C’est toujours vers les esprits les plus indépendants que leur affection se porte, mais il ne s’agit pas de courir après un modèle ou de se penser comme les héritiers de figures emblématiques de la marginalité. C’est leur perception du monde qui les a conduits inévitablement sur les traces de quelques ennemis publics.

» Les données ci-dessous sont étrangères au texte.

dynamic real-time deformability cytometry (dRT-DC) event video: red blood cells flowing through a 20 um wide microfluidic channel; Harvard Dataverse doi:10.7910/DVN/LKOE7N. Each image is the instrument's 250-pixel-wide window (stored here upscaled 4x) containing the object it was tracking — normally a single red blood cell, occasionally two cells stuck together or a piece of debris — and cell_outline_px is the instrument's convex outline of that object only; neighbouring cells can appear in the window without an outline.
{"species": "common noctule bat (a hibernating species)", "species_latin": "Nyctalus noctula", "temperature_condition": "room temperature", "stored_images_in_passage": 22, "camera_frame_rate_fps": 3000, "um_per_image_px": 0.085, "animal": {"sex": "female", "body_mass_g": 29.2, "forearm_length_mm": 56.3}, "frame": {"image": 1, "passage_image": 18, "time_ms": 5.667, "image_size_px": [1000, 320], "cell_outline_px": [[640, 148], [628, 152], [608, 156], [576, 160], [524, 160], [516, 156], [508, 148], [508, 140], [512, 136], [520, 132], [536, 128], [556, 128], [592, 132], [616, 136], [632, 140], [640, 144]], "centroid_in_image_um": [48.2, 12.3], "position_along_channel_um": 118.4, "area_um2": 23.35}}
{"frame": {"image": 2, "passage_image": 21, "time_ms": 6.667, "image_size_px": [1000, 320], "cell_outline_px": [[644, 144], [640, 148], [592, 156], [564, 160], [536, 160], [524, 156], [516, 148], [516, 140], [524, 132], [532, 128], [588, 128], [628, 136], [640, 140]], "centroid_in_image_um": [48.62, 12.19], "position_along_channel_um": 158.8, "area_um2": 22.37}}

Ainsi, parmi les moins connus, on retiendra le sort de Marguerite Porete, béguine de la première heure et auteure au Moyen-âge d’un livre unique au titre d’une extrême délicatesse: Le miroir des âmes simples et anéanties. Son livre fut brûlé en 1306 et elle fut condamnée au bûcher pour hérésie par les autorités ecclésiastiques, choquées de ses audaces et, plus particulièrement, de son éloge de l’accomplissement religieux personnel, hors du contrôle ecclésial. Bien que Marie Cool et Fabio Balducci ne soient pas des luddites contemporains, leur programme est un manifeste de lutte sociale qui s’appuie sur le silence et la connivence développés par les travailleurs anglais du XVIIIe siècle, en révolte contre l’ouvrage bâclé, brisant des machines et refusant ainsi les contraintes qui vont de pair avec le développement technologique.

De quelque manière que ce soit, on assiste à la diffusion de ce qui fut longtemps perçu comme une puissance active, agressive, rongeante et incontrôlable: une aventure psychique, qui ne s’interrompt pas avec le travail manuel, mais poursuit, avec détermination, le vertigineux dialogue de la conscience avec son propre vide. L’homme laborieux oui, mais doué pour le vide, doué pour la liberté.